Problem description –
Set down word for word each line from the start of the listing through the line that contains "また、game of **life**", both included.

Records to process –

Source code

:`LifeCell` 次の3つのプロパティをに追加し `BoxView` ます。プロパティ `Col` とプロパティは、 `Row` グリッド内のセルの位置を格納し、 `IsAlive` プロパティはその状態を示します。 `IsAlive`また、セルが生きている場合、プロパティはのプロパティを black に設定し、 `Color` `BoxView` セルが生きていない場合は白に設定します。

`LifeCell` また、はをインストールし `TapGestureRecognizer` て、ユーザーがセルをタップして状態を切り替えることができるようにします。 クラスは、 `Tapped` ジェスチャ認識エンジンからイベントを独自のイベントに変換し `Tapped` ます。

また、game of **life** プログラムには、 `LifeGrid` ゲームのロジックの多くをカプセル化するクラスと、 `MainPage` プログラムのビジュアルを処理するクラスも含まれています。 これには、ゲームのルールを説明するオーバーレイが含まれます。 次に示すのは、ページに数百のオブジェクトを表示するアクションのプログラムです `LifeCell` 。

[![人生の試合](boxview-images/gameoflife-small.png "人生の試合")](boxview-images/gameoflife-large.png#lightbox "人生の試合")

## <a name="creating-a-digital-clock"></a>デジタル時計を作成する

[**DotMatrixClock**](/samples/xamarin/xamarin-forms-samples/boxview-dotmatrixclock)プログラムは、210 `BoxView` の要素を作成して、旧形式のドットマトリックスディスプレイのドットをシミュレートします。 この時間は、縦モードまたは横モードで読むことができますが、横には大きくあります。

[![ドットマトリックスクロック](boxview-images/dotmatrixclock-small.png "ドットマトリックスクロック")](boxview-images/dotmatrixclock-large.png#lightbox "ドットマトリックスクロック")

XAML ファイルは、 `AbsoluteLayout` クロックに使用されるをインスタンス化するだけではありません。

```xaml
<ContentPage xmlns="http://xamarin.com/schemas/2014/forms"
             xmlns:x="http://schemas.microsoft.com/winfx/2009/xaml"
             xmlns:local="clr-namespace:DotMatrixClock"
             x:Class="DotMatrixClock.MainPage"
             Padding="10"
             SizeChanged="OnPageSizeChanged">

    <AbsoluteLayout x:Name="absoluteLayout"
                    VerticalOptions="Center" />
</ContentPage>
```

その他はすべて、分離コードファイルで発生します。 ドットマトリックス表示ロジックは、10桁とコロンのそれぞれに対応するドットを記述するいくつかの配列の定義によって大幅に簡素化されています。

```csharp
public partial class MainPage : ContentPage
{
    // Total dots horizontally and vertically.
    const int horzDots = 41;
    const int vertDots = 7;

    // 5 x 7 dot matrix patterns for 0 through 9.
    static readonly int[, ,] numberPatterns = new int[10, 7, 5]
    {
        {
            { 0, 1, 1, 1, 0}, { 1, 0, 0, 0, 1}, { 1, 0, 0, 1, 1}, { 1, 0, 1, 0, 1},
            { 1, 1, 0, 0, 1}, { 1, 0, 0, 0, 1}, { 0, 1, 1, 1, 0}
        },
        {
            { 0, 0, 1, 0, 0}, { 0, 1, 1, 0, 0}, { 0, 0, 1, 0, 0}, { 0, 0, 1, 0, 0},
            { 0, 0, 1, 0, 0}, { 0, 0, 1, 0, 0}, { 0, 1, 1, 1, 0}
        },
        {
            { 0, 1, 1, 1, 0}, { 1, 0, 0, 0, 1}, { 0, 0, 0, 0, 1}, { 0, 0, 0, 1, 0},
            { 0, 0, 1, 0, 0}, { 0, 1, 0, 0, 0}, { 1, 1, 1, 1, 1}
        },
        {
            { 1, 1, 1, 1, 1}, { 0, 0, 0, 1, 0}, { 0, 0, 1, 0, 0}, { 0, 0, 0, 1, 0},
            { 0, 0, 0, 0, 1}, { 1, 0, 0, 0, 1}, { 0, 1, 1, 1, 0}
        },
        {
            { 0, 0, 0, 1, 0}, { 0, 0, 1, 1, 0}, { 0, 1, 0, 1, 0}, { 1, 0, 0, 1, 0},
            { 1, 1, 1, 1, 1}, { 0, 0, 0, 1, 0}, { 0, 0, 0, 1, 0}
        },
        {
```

Result –
Source code

:`LifeCell` 次の3つのプロパティをに追加し `BoxView` ます。プロパティ `Col` とプロパティは、 `Row` グリッド内のセルの位置を格納し、 `IsAlive` プロパティはその状態を示します。 `IsAlive`また、セルが生きている場合、プロパティはのプロパティを black に設定し、 `Color` `BoxView` セルが生きていない場合は白に設定します。

`LifeCell` また、はをインストールし `TapGestureRecognizer` て、ユーザーがセルをタップして状態を切り替えることができるようにします。 クラスは、 `Tapped` ジェスチャ認識エンジンからイベントを独自のイベントに変換し `Tapped` ます。

また、game of **life** プログラムには、 `LifeGrid` ゲームのロジックの多くをカプセル化するクラスと、 `MainPage` プログラムのビジュアルを処理するクラスも含まれています。 これには、ゲームのルールを説明するオーバーレイが含まれます。 次に示すのは、ページに数百のオブジェクトを表示するアクションのプログラムです `LifeCell` 。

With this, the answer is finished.